Commitment to differentiation of murine erythroleukemia cells involves a modulated plasma membrane depolarization through Ca2+‐activated K+ channels

Abstract

The role of the plasma membrane potential (Δψ_p) in the commitment to differentiation of murine erythroleukemia (MEL) cells has been studied by analyzing the ionic basis and the time course of this potential in the absence or the presence of different types of inducers. Δψ_p was determined by measuring the distribution of tetraphenylphosphonium (TPP⁺) across the plasma membrane and displayed a 22-hour depolarization phase (from −28 to +5 mV) triggered by factors contained in foetal calf serum (FCS) and followed by a nearly symmetrical repolarization phase. After measuring the electrochemical equilibrium potential of Na⁺, K⁺, and Cl⁻, the relative contribution of these ions to Δψ_p was evaluated by means of ion substitution experiments and by the addition of ion flux inhibitors (tetrodotoxin [TTX], 4-acetoamide-4′-isothiocyanostilbene-2,2′-disulfonate [SITS]) and ionophores (Valinomycin, A23187). The Na⁺ contribution to Δψ_p appeared negligible, the potential being essentially generated by K⁺ and Cl⁻ fluxes. When evaluated by a new mathematical approach, the effects of Valinomycin and A23187 at different times of incubation provided evidence that both the depolarization and the repolarization phase were due to variations of the K⁺ permeability across the plasma membrane (P_k) mediated by Ca²⁺-activated K⁺ channels. All the inducers tested (dimethylsulfoxide [DMSO], hexamethylen-bis-acetamide [HMBA], diazepam), although they did not modify the ionic basis of Δψ_p, strongly attenuated the depolarization rate of this potential.
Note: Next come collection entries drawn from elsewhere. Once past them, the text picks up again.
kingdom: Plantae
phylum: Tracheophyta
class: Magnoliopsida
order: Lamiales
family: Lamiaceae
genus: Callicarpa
This attenuation was not brought about when the inducers were added to noninducible MEL cell clonal sublines. Cell commitment occurred only during the depolarization phase and increased proportionally to the attenuation of this phase up to a threshold beyond which the further increase of the attenuation was associated with the inhibition of commitment. The major role of the inducers apparently consisted of the stabilization of the Ca²⁺-activated K⁺ channels, suggesting that a properly modulated Δψ_p depolarization through these channels is primarily involved in the signal generation for MEL cell commitment to differentiation.